Why are you using this form of join ? When and if is not necessary use
the implicit form.


Regards
Gaetano Mendola




Re: avoiding seqscan?

From
Gaetano Mendola
Date:
Palle Girgensohn wrote:
> Will that make a difference? From what I've seen, it does not make much
> difference, but I have seen queries speed up when rewritten explicit
> joins. I guess it depends on other things, but is it really so that the
> explicit joins are bad somehow? Do you have any pointers to
> documentation about it, if so?
>
> Thanks,
> Palle


Are not absolutelly bad but sometimes that path that you choose is not
the optimal, in postgres 7.4 the think will be better.

Regards
Gaetano Mendola


Re: avoiding seqscan?

From
Palle Girgensohn
Date:

--On måndag, september 29, 2003 11.12.55 -0400 Christopher Browne
<cbbrowne@libertyrms.info> wrote:

> girgen@pingpong.net (Palle Girgensohn) writes:
>> Will that make a difference? From what I've seen, it does not make
>> much difference, but I have seen queries speed up when rewritten
>> explicit joins. I guess it depends on other things, but is it really
>> so that the explicit joins are bad somehow? Do you have any pointers
>> to documentation about it, if so?
>
> The problem is that if you expressly specify the joins, the query
> optimizer can't choose its own paths.  And while that may not be
> better at the moment, it is quite possible that when you upgrade to a
> newer version, those queries, if "not join-specified," could
> immediately get faster.

You've got a point here. Still, with some queries, since the data is pretty
static and we know much about its distribution over the tables, we had to
explicitally tell postgresql how to optimze the queries to get them fast
enough. We cannot afford any queries to be more than fractions of seconds,
really.

> I would expect that the query that uses implicit joins will be clearer
> to read, which adds a little further merit to that direction.

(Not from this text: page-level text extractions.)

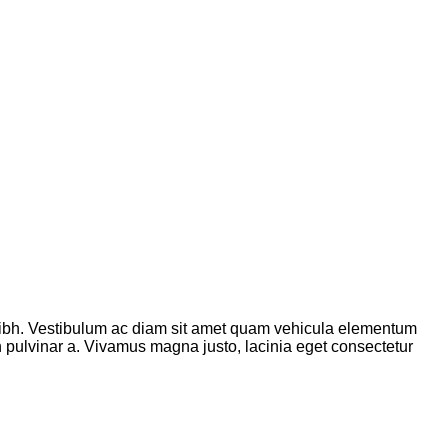
ibh. Vestibulum ac diam sit amet quam vehicula elementum
ibh pulvinar a. Vivamus magna justo, lacinia eget consectetur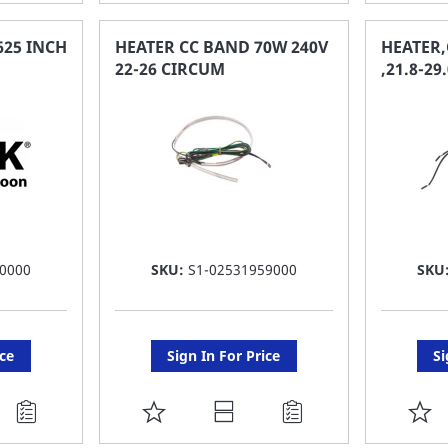
TO
T
FAVORITE
F
625 INCH
HEATER CC BAND 70W 240V
HEATER,
22-26 CIRCUM
,21.8-2
LIST
LI
0000
SKU:
S1-02531959000
SKU
ice
Sign In For Price
Si
ADD
A
TO
T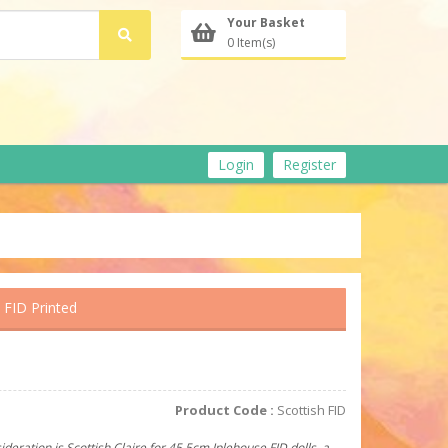
Your Basket
0 Item(s)
Login
Register
 FID Printed
Product Code :
Scottish FID
ideration is Scottish Claire for 45.5cm Iplehouse FID dolls, a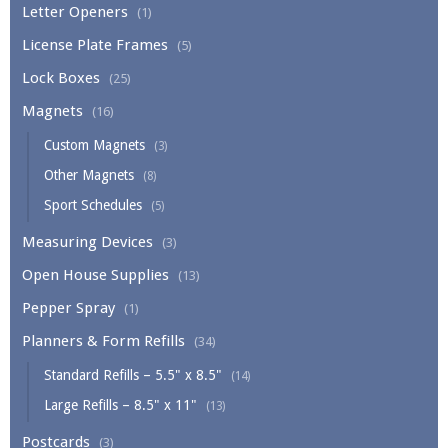
Letter Openers
(1)
License Plate Frames
(5)
Lock Boxes
(25)
Magnets
(16)
Custom Magnets
(3)
Other Magnets
(8)
Sport Schedules
(5)
Measuring Devices
(3)
Open House Supplies
(13)
Pepper Spray
(1)
Planners & Form Refills
(34)
Standard Refills – 5.5" x 8.5"
(14)
Large Refills – 8.5" x 11"
(13)
Postcards
(3)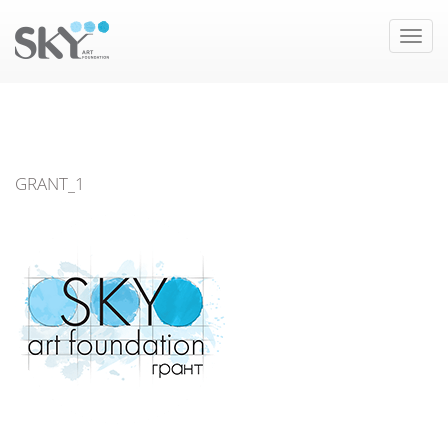
Toggle
naviga
GRANT_1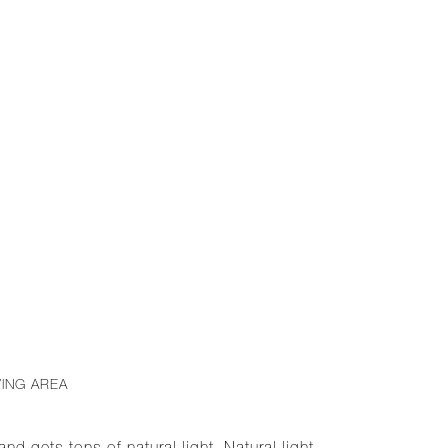
VING AREA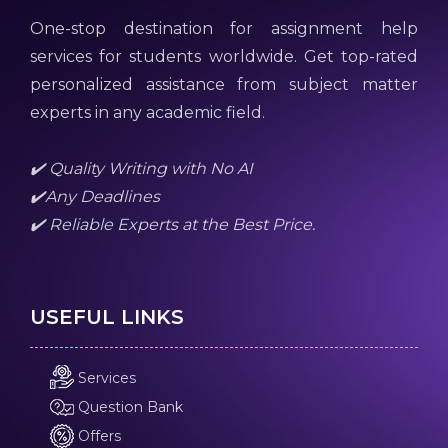
One-stop destination for assignment help
services for students worldwide. Get top-rated
personalized assistance from subject matter
experts in any academic field.
✔️ Quality Writing with No AI
✔️Any Deadlines
✔️ Reliable Experts at the Best Price.
USEFUL LINKS
Services
Question Bank
Offers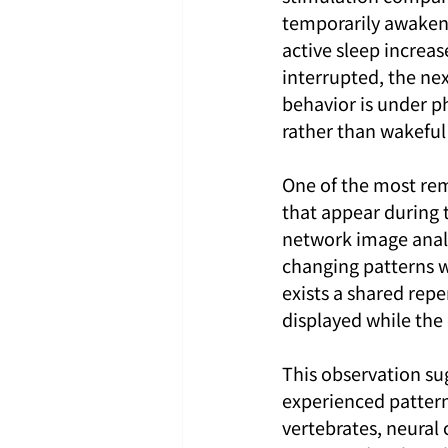
temporarily awakene
active sleep increas
interrupted, the ne
behavior is under ph
rather than wakeful 
One of the most rema
that appear during 
network image analy
changing patterns w
exists a shared repe
displayed while the
This observation su
experienced pattern
vertebrates, neural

Depends, I actually don't agree on this, but I guess it depends on which
syntax you're used to.

> That goes along with the usual way that it is preferable to optimize
> things, namely that you should start by solving the problem as simply
> as you can, and only proceed to further optimization if that actually
> proves necessary.  Optimization efforts commonly add complexity and
> make code more difficult to maintain; that's not the place to start if
> you don't even know the effort is necessary.

Oh, but of course. For the queries I refer to, optimization actually proved
necessary, believe me :-)

Cheers,
Palle